I slip the attendant a ten and slide behind the wheel. “He’s fun?”

“My dentist would be fun if I only had to see him now and then.”

“I see Trevor every five or six weeks.”

“And that’s not a relationship. It’s casual sex.”

“You yourself told me sex was beneficial.”

“It’d be even more beneficial if it came with a healthy, happy relationship. Let me introduce you— ”

“No!” I swiftly, firmly close the door but roll down my window. “Don’t even think about another setup. Understand? I love you, but honestly, Christie, I don’t like your taste in men.”

Chapter Four

The fund-raiser’s pre-party is at Steve Lehman’s house, and his five-acre estate is high above the city in elegant, affluent, exclusive Bel Air.

There’s been a breeze all day, which has blown the smog out of the valley, leaving the city glittering like white fairy lights on a Christmas tree.

Cocktail in hand, I walk slowly around Steve’s enormous Grecian-style pool, which glows with a hundred floating votives. An orchestra plays beneath a white canopy as fountains tinkle and beautiful people laugh and talk and mill about while keeping an eye out for someone more important to talk to.

From the corner of my eye, I see Tom and Katie appear and be welcomed to great fanfare. Across the pool, Jessica Biel is talking to Kirsten Dunst. I knew it’d be one of those “who’s who” parties, but I thought I’d find an ally before I felt insignificant.

This is where it gets complicated.

The very fact that I’m here will put plenty of stars’ teeth on edge. If I were a different TV host, I’d work the party, say hello to the famous faces that I’ve interviewed in the past; but I can’t stand it when they give me that little look. The sneer. The half-annoyed, half-pitying glance that says you don’t belong.

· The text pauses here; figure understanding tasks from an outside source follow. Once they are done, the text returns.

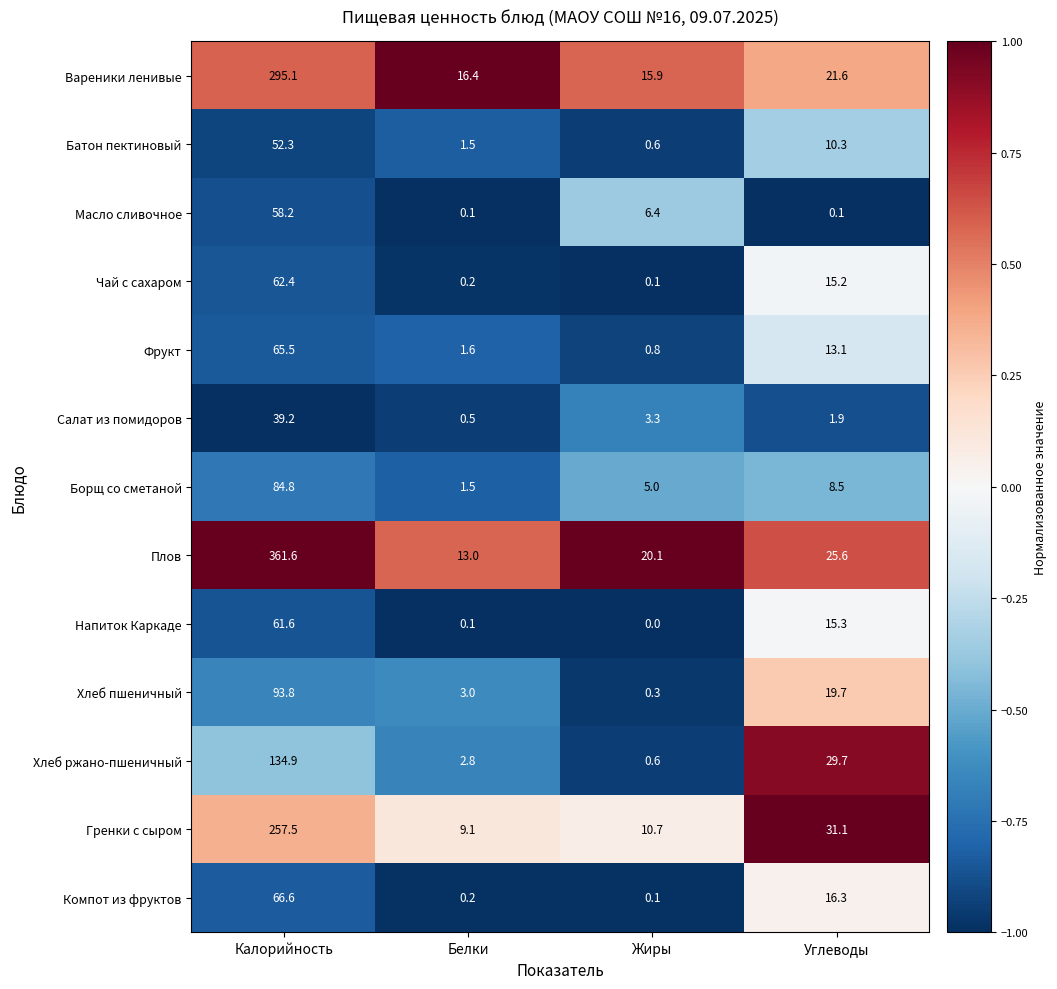

What is the maximum value shown in the chart?

361.6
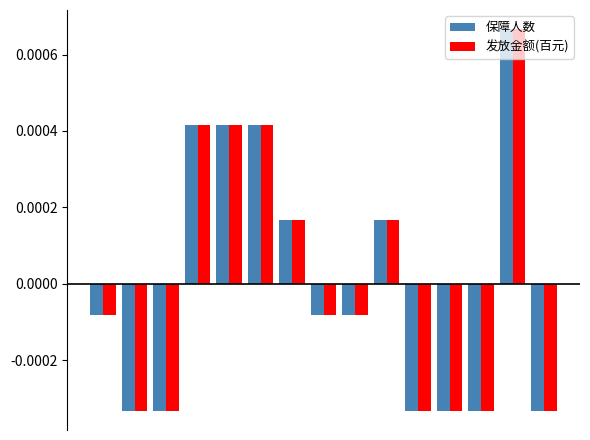

How many series are shown in this chart?

2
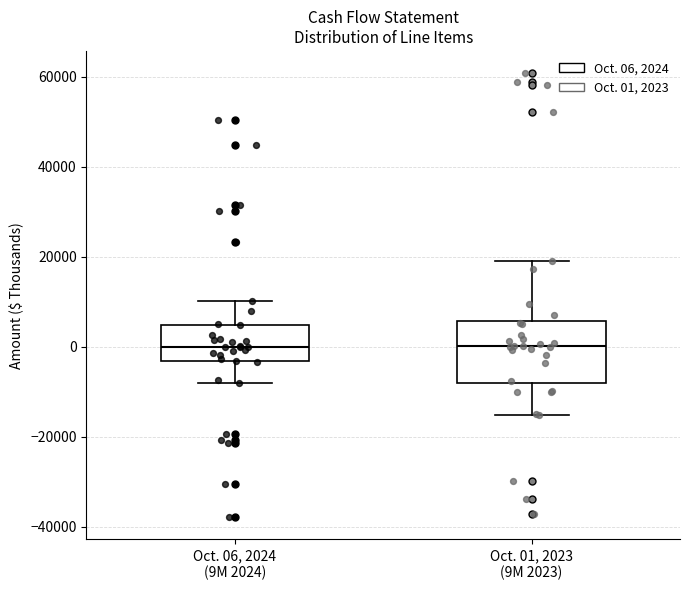

Reading left to right, read every box against the y-axis: the position of its median line, the range the box covers, and the ends of its whiskers. The values are not printed on the chart, so give them approximately, as read against the axis.

Oct. 06, 2024 (9M 2024): median 0, box -4000 to 4000, whiskers -8000 to 10000
Oct. 01, 2023 (9M 2023): median 0, box -8000 to 6000, whiskers -16000 to 18000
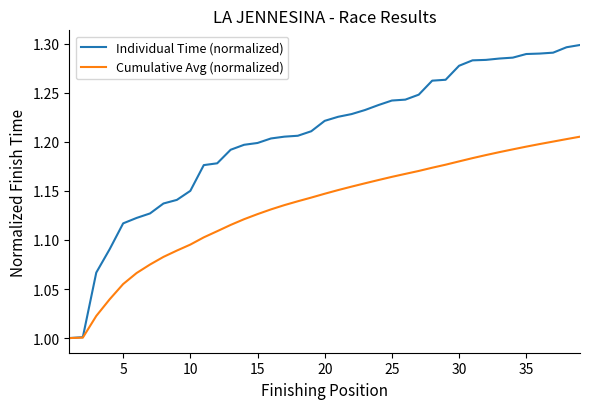

List the series in order of their overall mean, lowest first.

Cumulative Avg (normalized), Individual Time (normalized)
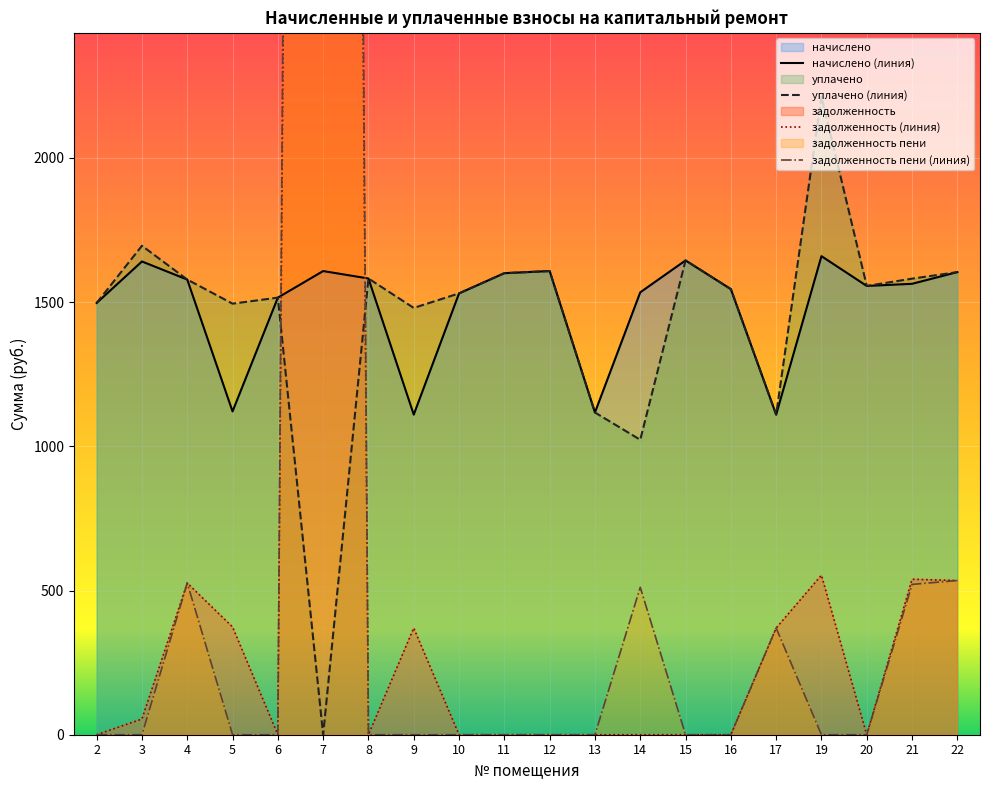

List the series in order of their peak value, highest first.

задолженность пени, задолженность, уплачено, начислено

I had enough of that at Epworth. Although I was raised in South Africa, I never had a proper South African accent, and I don’t know if that was my dad’s doing since he was American, but the girls at Epworth teased me for sounding

like a Yank, and they made it clear that as a Yank, I was merely tolerated, not accepted.

There were times I was tempted to name-drop. I had impressive connections. The girls would have loved that my mother was a former Miss South Africa, and her mother was Lady Hollingsworth in England but dropped the title when she moved with her new husband, Lord Hollingsworth, to what was then Rhodesia. But I never did. Maybe it was the rebel in me, but I wouldn’t share my past, wouldn’t share my strength, wouldn’t give them access to me.

My father always said I was the secretive one, but I’m not secretive. I’m just reserved. Contained. Willow was the one who wore her heart on her sleeve. She was emotional and tender, just like our mother. But just because I didn’t laugh or cry as easily didn’t mean I didn’t feel.